Back in March, your customer most likely was looking for an experience that was going to provide enrichment for their child, was going to help their child be a happier and better person. That very same customer, two months later, is looking for something completely different. The only way to find out what that is is by asking them.
What Moms Want
Perhaps now they’re more interested in finding or establishing some consistency in their child’s life, trying to find social opportunities for their child to connect. Perhaps they’re concerned about their child’s emotional health and feeling isolated.

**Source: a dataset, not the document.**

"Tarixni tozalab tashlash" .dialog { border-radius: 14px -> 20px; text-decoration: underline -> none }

Perhaps in March they really enjoyed the status that their child obtained by being able to identify as a musician. Perhaps your customer in March enjoyed the status that they obtained by being able to say, “my child is a musician”. Those thoughts and those issues have been set to the side; For now.
The best way to get your marketing message and to get your programming right is by asking your customers.

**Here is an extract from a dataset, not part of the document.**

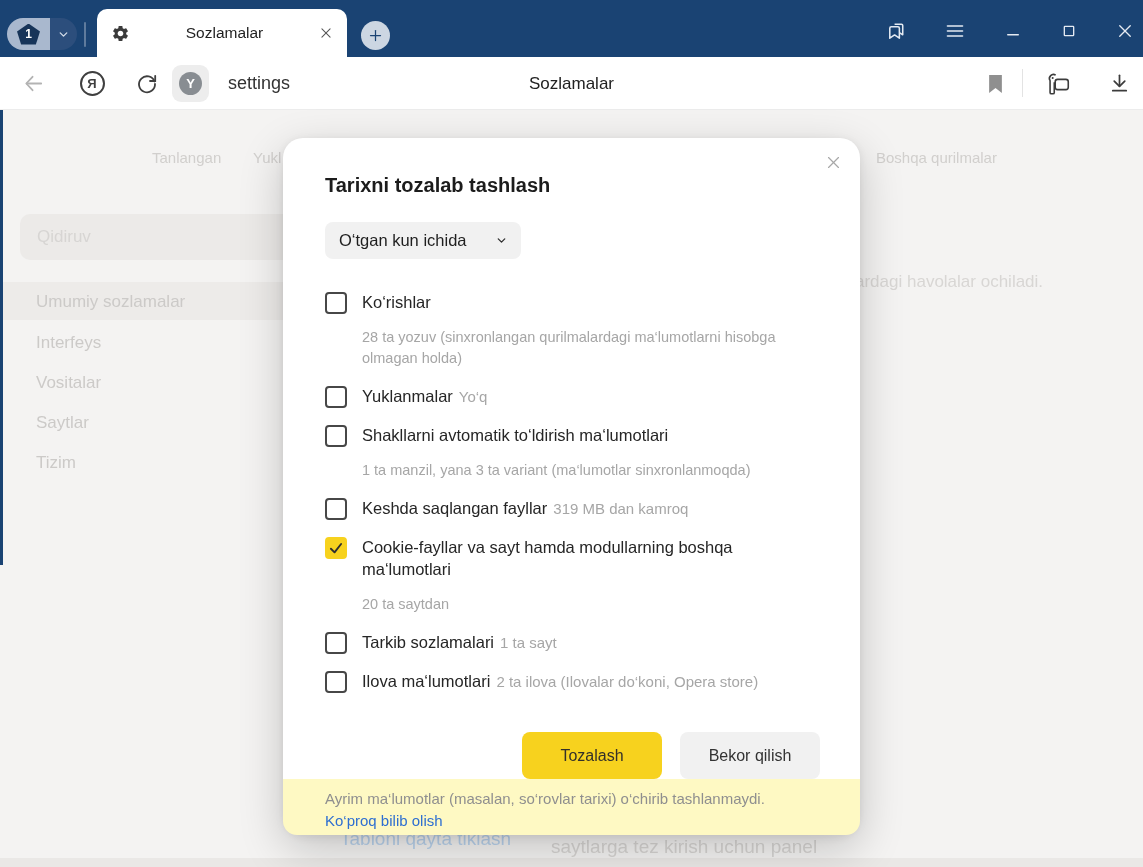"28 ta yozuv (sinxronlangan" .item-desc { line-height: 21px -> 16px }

Ask Your Customers What They Want
- What is your biggest struggle with your kids at home?
- What was your perception of online learning prior to this crisis?
- Has your perception of online learning changed?
- What are your greatest concerns about summer programming?
- If in-person camps opened would you send your child?
- What are your feelings towards virtual summer camp?
Don’t guess. If you guess you run the risk of guessing wrong, everything has changed so quickly and you have to change. You have to pivot, but let your customer guide that process and the only way to do it is to literally get on the phone with them and talk with them.
Have a few set questions that you want to ask them. We all have those few customers and our studios that we just have really feels comfortable talking to them. You have a really good rapport with them. Email them and say, “Hey, could I call you today at two o’clock? I just want to ask you a few questions. I just need 15 minutes of your time.” They’ll gladly, help you out.
Survey Your Customers
Ask 5- 10 customers and start looking for patterns. Start looking for reoccurring messages, reoccurring words, language, reoccurring emotions. Those patterns will be telling you exactly where you need to be directing your business.
Typically summer’s a time that we brace for a drop off in enrollment. I’ve had some conversations with parents about summer plans and camp and I’ve heard quite a few of the moms in my community grappling with what they’re going to do for the summer.
Mom’s Need Your Help
Moms don’t have time to sit around and wait for the governor, they don’t have time for these camps to figure it out. They need a plan and they’re not happy about the fact that they can’t really formulate a plan. How can you as a music studio help the moms in your community?
Listen to the moms, ask them questions, listen for patterns, and then ask yourself, what can you do in your business to help them? Now’s the time to get your business right.
If you’re anything like me, you started your music studio because you love music, you love teaching and you know, I just kind of started doing my thing, teaching my way, teaching what I thought was important to kids and over time I realized what I want or what I think kids and what parents want is often different from what they want and what they’re looking for.
I encourage you to think of this time as a rebirth in your music studio.
It’s an opportunity to start from scratch because you kind of have to, even though you have customers still, your mission statement, your purpose for existence right now is different.
What’s Your Music Studio’s Mission?
Your mission perhaps used to be to help kids become better people through music and now your mission could be to help kids feel connected and to have a purpose in their lives through music, children’s identity, a child’s identity has been stripped away. Their identity was that they are a student. They go to school every day. That’s been taken away from them.
They’re kids on this endless summer break that’s been going on since March. And there’s no structure in their lives. And parents are trying to create that structure for them.
There’s a whole new set of dynamics at play and in your market. Now is your chance to step up to the plate and help them.